**PROBLEM TO WORK ON**
All the lines below need to be output exactly, apart from any images.

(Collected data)

- - - - - - -

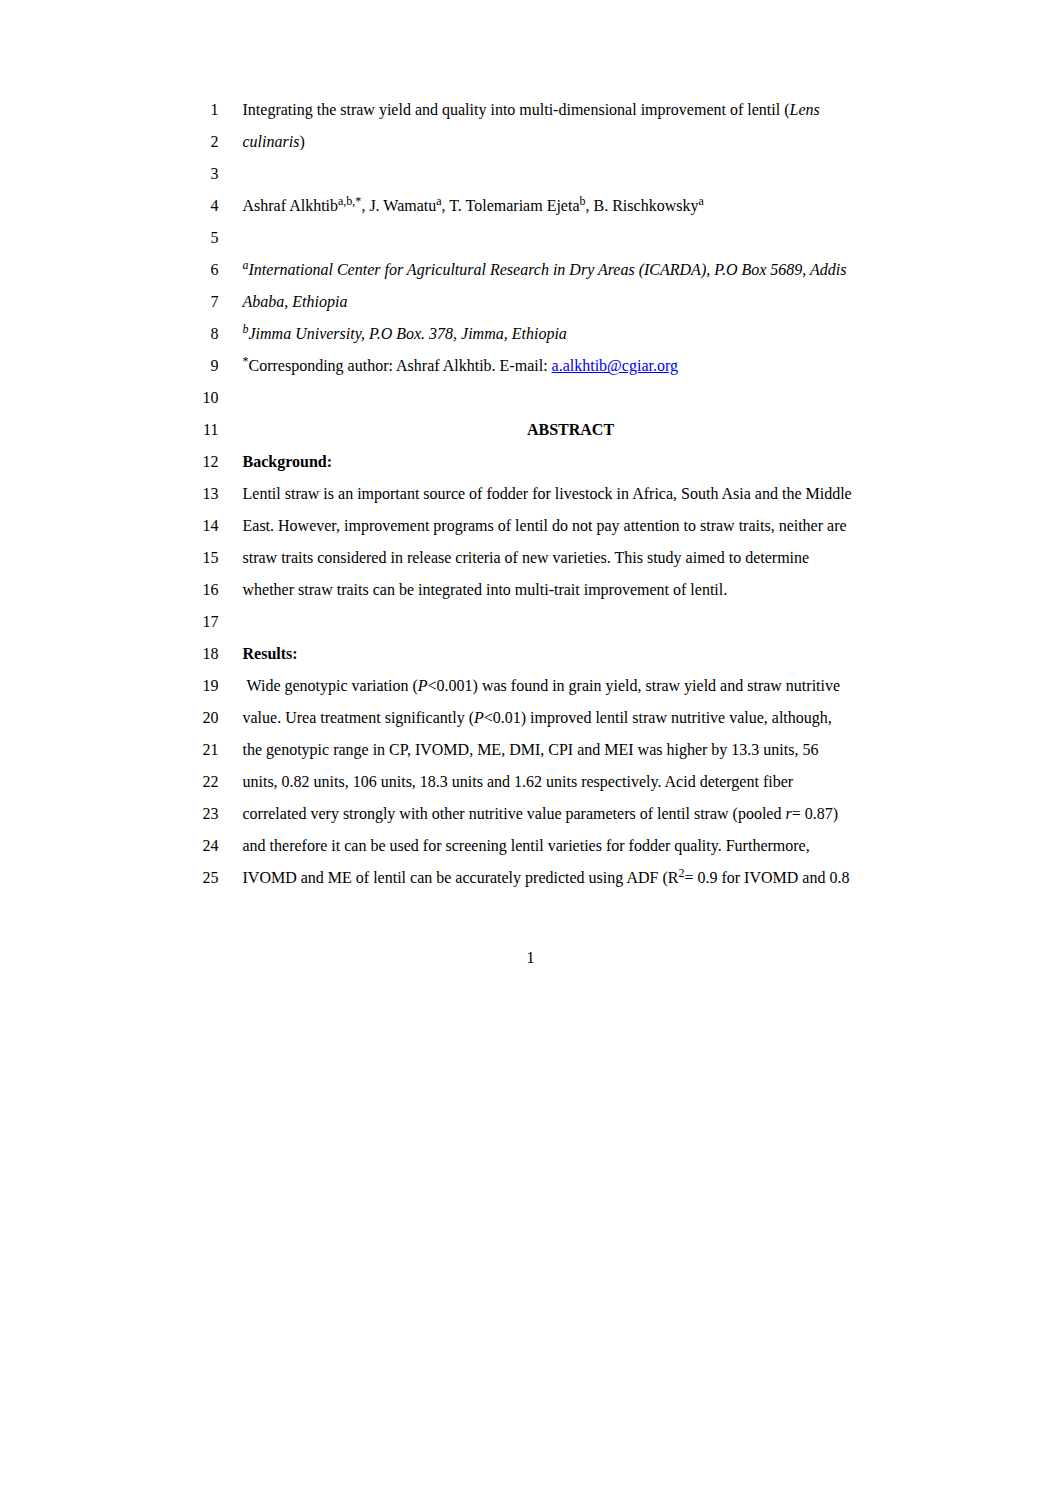1 Integrating the straw yield and quality into multi-dimensional improvement of lentil (Lens
2 culinaris)
3
4 Ashraf Alkhtiba,b,*, J. Wamatua, T. Tolemariam Ejetab, B. Rischkowskya
5
6 aInternational Center for Agricultural Research in Dry Areas (ICARDA), P.O Box 5689, Addis
7 Ababa, Ethiopia
8 bJimma University, P.O Box. 378, Jimma, Ethiopia
9 *Corresponding author: Ashraf Alkhtib. E-mail: a.alkhtib@cgiar.org
10
11 ABSTRACT
12 Background:
13 Lentil straw is an important source of fodder for livestock in Africa, South Asia and the Middle
14 East. However, improvement programs of lentil do not pay attention to straw traits, neither are
15 straw traits considered in release criteria of new varieties. This study aimed to determine
16 whether straw traits can be integrated into multi-trait improvement of lentil.
17
18 Results:
19 Wide genotypic variation (P<0.001) was found in grain yield, straw yield and straw nutritive
20 value. Urea treatment significantly (P<0.01) improved lentil straw nutritive value, although,
21 the genotypic range in CP, IVOMD, ME, DMI, CPI and MEI was higher by 13.3 units, 56
22 units, 0.82 units, 106 units, 18.3 units and 1.62 units respectively. Acid detergent fiber
23 correlated very strongly with other nutritive value parameters of lentil straw (pooled r= 0.87)
24 and therefore it can be used for screening lentil varieties for fodder quality. Furthermore,
25 IVOMD and ME of lentil can be accurately predicted using ADF (R2= 0.9 for IVOMD and 0.8
1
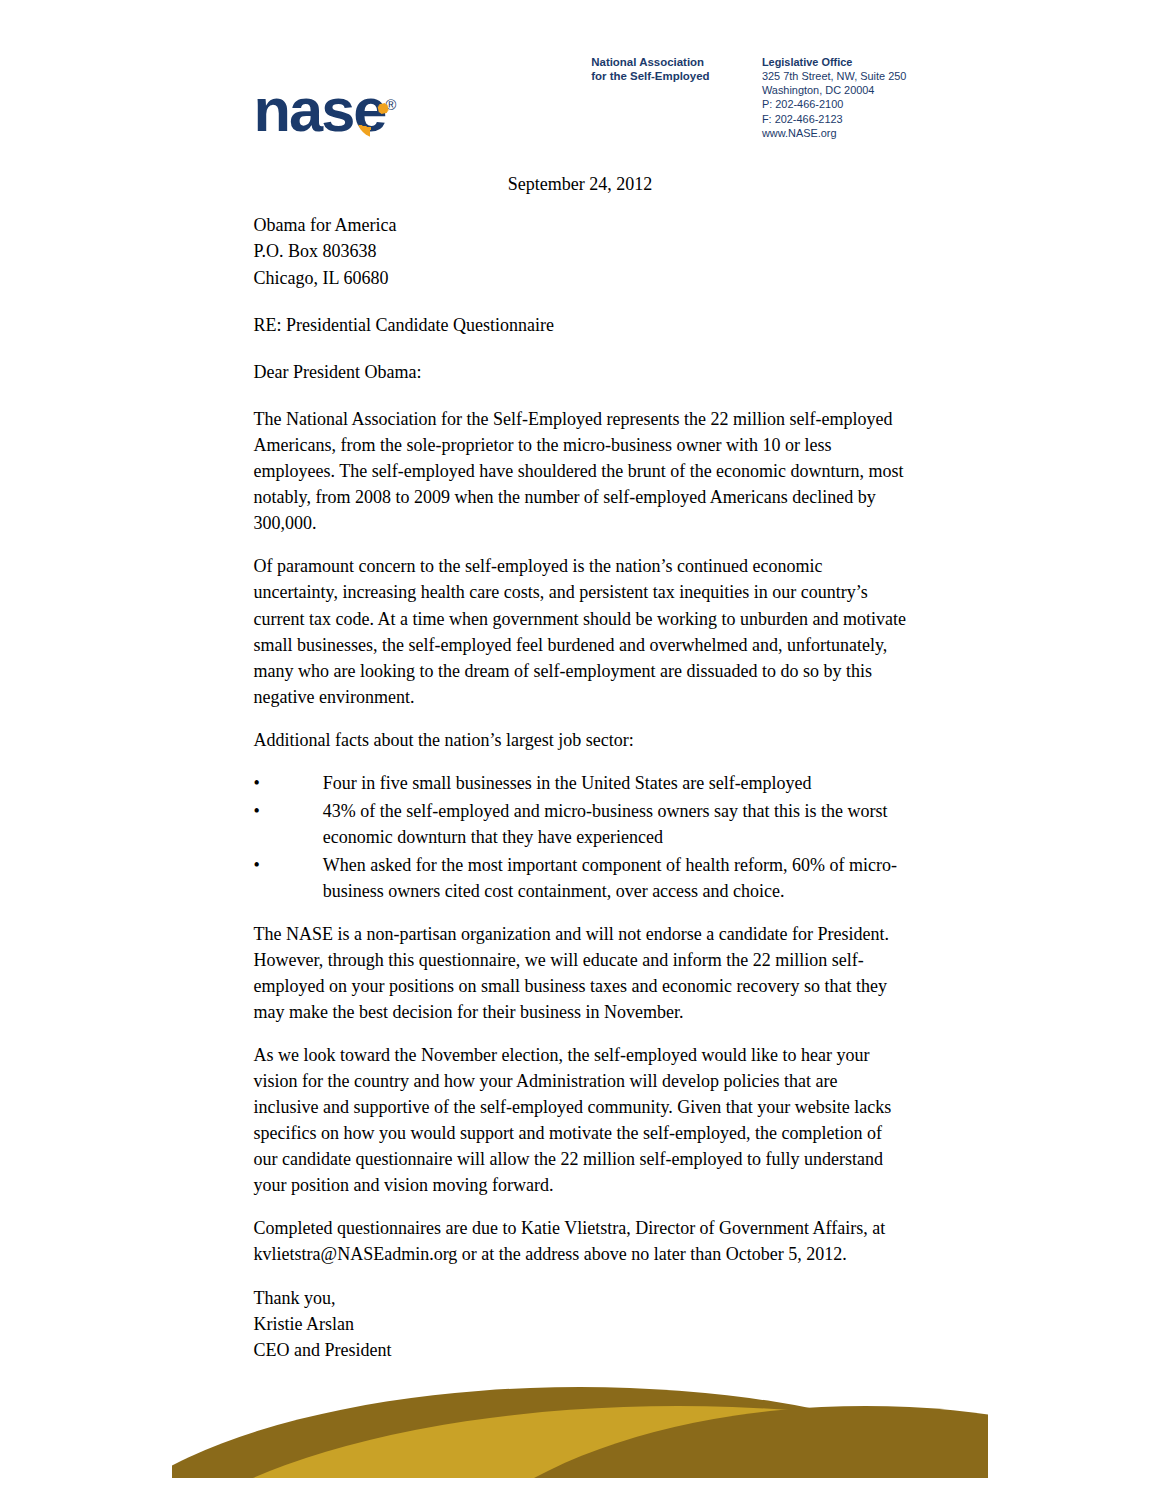nase ®
National Association
for the Self-Employed
Legislative Office
325 7th Street, NW, Suite 250
Washington, DC 20004
P: 202-466-2100
F: 202-466-2123
www.NASE.org
September 24, 2012
Obama for America
P.O. Box 803638
Chicago, IL 60680
RE: Presidential Candidate Questionnaire
Dear President Obama:
The National Association for the Self-Employed represents the 22 million self-employed Americans, from the sole-proprietor to the micro-business owner with 10 or less employees. The self-employed have shouldered the brunt of the economic downturn, most notably, from 2008 to 2009 when the number of self-employed Americans declined by 300,000.
Of paramount concern to the self-employed is the nation’s continued economic uncertainty, increasing health care costs, and persistent tax inequities in our country’s current tax code. At a time when government should be working to unburden and motivate small businesses, the self-employed feel burdened and overwhelmed and, unfortunately, many who are looking to the dream of self-employment are dissuaded to do so by this negative environment.
Additional facts about the nation’s largest job sector:
Four in five small businesses in the United States are self-employed
43% of the self-employed and micro-business owners say that this is the worst economic downturn that they have experienced
When asked for the most important component of health reform, 60% of micro-business owners cited cost containment, over access and choice.
The NASE is a non-partisan organization and will not endorse a candidate for President. However, through this questionnaire, we will educate and inform the 22 million self-employed on your positions on small business taxes and economic recovery so that they may make the best decision for their business in November.
As we look toward the November election, the self-employed would like to hear your vision for the country and how your Administration will develop policies that are inclusive and supportive of the self-employed community. Given that your website lacks specifics on how you would support and motivate the self-employed, the completion of our candidate questionnaire will allow the 22 million self-employed to fully understand your position and vision moving forward.
Completed questionnaires are due to Katie Vlietstra, Director of Government Affairs, at kvlietstra@NASEadmin.org or at the address above no later than October 5, 2012.
Thank you,
Kristie Arslan
CEO and President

- - - - - - -

**SOLUTION TO THE EXERCISE**
1 Integrating the straw yield and quality into multi-dimensional improvement of lentil (Lens
2 culinaris)
3
4 Ashraf Alkhtiba,b,*, J. Wamatua, T. Tolemariam Ejetab, B. Rischkowskya
5
6 aInternational Center for Agricultural Research in Dry Areas (ICARDA), P.O Box 5689, Addis
7 Ababa, Ethiopia
8 bJimma University, P.O Box. 378, Jimma, Ethiopia
9 *Corresponding author: Ashraf Alkhtib. E-mail: a.alkhtib@cgiar.org
10
11 ABSTRACT
12 Background:
13 Lentil straw is an important source of fodder for livestock in Africa, South Asia and the Middle
14 East. However, improvement programs of lentil do not pay attention to straw traits, neither are
15 straw traits considered in release criteria of new varieties. This study aimed to determine
16 whether straw traits can be integrated into multi-trait improvement of lentil.
17
18 Results:
19 Wide genotypic variation (P<0.001) was found in grain yield, straw yield and straw nutritive
20 value. Urea treatment significantly (P<0.01) improved lentil straw nutritive value, although,
21 the genotypic range in CP, IVOMD, ME, DMI, CPI and MEI was higher by 13.3 units, 56
22 units, 0.82 units, 106 units, 18.3 units and 1.62 units respectively. Acid detergent fiber
23 correlated very strongly with other nutritive value parameters of lentil straw (pooled r= 0.87)
24 and therefore it can be used for screening lentil varieties for fodder quality. Furthermore,
25 IVOMD and ME of lentil can be accurately predicted using ADF (R2= 0.9 for IVOMD and 0.8
1
nase ®
National Association
for the Self-Employed
Legislative Office
325 7th Street, NW, Suite 250
Washington, DC 20004
P: 202-466-2100
F: 202-466-2123
www.NASE.org
September 24, 2012
Obama for America
P.O. Box 803638
Chicago, IL 60680
RE: Presidential Candidate Questionnaire
Dear President Obama:
The National Association for the Self-Employed represents the 22 million self-employed Americans, from the sole-proprietor to the micro-business owner with 10 or less employees. The self-employed have shouldered the brunt of the economic downturn, most notably, from 2008 to 2009 when the number of self-employed Americans declined by 300,000.
Of paramount concern to the self-employed is the nation’s continued economic uncertainty, increasing health care costs, and persistent tax inequities in our country’s current tax code. At a time when government should be working to unburden and motivate small businesses, the self-employed feel burdened and overwhelmed and, unfortunately, many who are looking to the dream of self-employment are dissuaded to do so by this negative environment.
Additional facts about the nation’s largest job sector:
Four in five small businesses in the United States are self-employed
43% of the self-employed and micro-business owners say that this is the worst economic downturn that they have experienced
When asked for the most important component of health reform, 60% of micro-business owners cited cost containment, over access and choice.
The NASE is a non-partisan organization and will not endorse a candidate for President. However, through this questionnaire, we will educate and inform the 22 million self-employed on your positions on small business taxes and economic recovery so that they may make the best decision for their business in November.
As we look toward the November election, the self-employed would like to hear your vision for the country and how your Administration will develop policies that are inclusive and supportive of the self-employed community. Given that your website lacks specifics on how you would support and motivate the self-employed, the completion of our candidate questionnaire will allow the 22 million self-employed to fully understand your position and vision moving forward.
Completed questionnaires are due to Katie Vlietstra, Director of Government Affairs, at kvlietstra@NASEadmin.org or at the address above no later than October 5, 2012.
Thank you,
Kristie Arslan
CEO and President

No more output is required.